И вот с того времени пошло. Наш обоз теперь прямо рассадник вшей. Избавиться от них — никакой возможности нет; разве сжечь весь обоз дотла... А ведь возим мы хлеб, и продукты, и одежду солдатскую.
Некоторое время лежим молча. В вагоне темнеет. Холодно. Кто-то опять начинает говорить:
— Пройдоха этот Мезин! Слышали? В ремонтной комиссии состоит. По пять тысяч лошадей в год пропускает. Этакий плут! Это вы считайте только по пять рублей на лошадь, и то двадцать пять тысяч рублей в год. Богатейший, должно быть, человек. Выйдет после войны в отставку — сразу большое имение купит. А теперь ходит в рваном пальто и очки всем втирает. Рассказывает, что во время мобилизации в первый раз большие деньги увидел и на радостях погребец себе купил.
Знаем мы таких!
— Взятки, что ли, берет? — любопытствует чей-то голос.
— Зачем взятки? Он в ремонтной комиссии состоит! Приведут ему лошадей, продержит их лишние сутки — вот и вскочило за прокорм. А кормит он, нет ли — это уж его дело. Только в кармане, смотришь, лишняя сотня и завелась ...
Мимо Рад ома проехали не останавливаясь. В Кельцах тревожно. Часто и гулко бухают тяжёлые орудия. Под Хенципами, верстах в двадцати от Келец, идёт жестокий бой. Но улицы переполнены публикой. День ясный и солнечный. И все ждут появления немецких аэропланов. Два дня тому назад аэропланы сбросили более десяти бомб, не причинивших, однако, никакого вреда.
Днём часа в три над городом показался аэроплан и сбросил над казармами пачку прокламаций. Через полчаса мы проходили мимо казарм. Стоял взвод солдат с ружьями наготове. Но аэроплан летал высоко и, плавно кружась над Кельцами, снова бросил прокламации.
С трудом добыли восемь фурманок у уездного начальника. Три фурманки захватили на большой дороге.
Завтра отправляемся походным порядком в Галицию, где сейчас находится наша бригада.
Ветрено. Глухо грохочет канонада. Говорят, неприятель отошёл на шесть вёрст после неудачной попытки прорвать фронт.

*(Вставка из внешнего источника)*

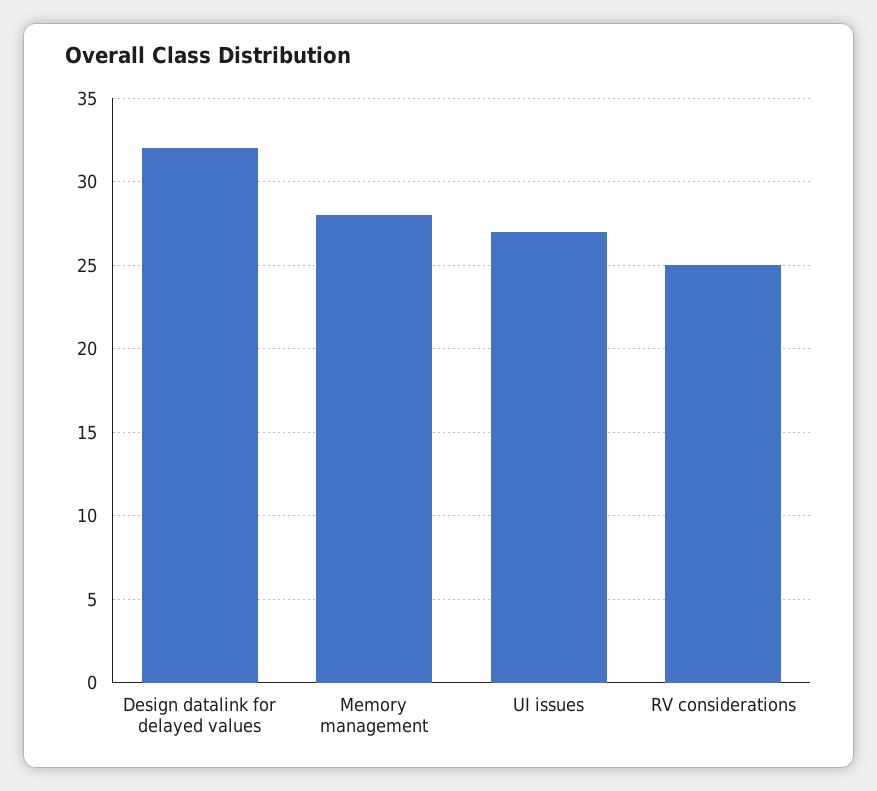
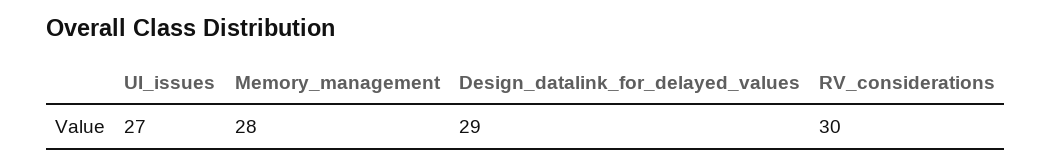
Design datalink for delayed values: 32 -> 29
RV considerations: 25 -> 30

Вторые сутки обоз наш находится в пути. Нам предстоит сделать около трехсот вёрст. Дорога твёрдая, крутая, звонкая и слегка скользит под ногами. Идём пешком за обозом. Злой, колючий ветер швыряет миллионы острых снежинок, которые хлещут в лицо, слепят глаза, бьют в нос и в рот так, что захватывает дух. Белая прыгающая пурга застилает дали и треплется огромной кисейной пеленой перед глазами. Возчики, босые, закутанные в тряпьё, угрюмо шагают у возов. Кто-то уверил их, что раньше как через два месяца их не отпустят. Деревни — вёрст на тридцать кругом — почти все опустели.
На ночь расположились биваком в Лисовье в доме ксёндза. Ксёндз — мужчина лет сорока, чисто выбритый, умеренно полный, очень дипломатичный. Нас называет «российски жолнежи». Кажется, отлично говорит по-русски, но с нами все время объясняется по-польски. Лишь изредка вставит русское слово, которое произносит легко и без акцента. В выражениях крайне осторожен. Рассказывая о казачьих грабежах, говорит как-то неуловимо сдержанно. Чуть усмехаясь, передаёт он ласковым тоном:
— По ночам приходят в крестьянские дворы, забирают телят, гусей, птицу, ищут в молитвенниках денег. Кто такие — не знаю, не скажу. Может быть, это казаки, а может быть, воры, переодетые в казачье платье.
— То есть не воры, а грабители?
— Да, злодеи, похожие на казаков. И не знаешь, кому на них жаловаться. Казачье начальство как-то внимания не обращает. У меня стояли четырнадцать казачьих офицеров. Так они такое вытворяли, что я решил уйти из своей квартиры. Кричат, танцуют, пьянствуют всю ночь. Гостей полон дом. Заняли всю мою квартиру.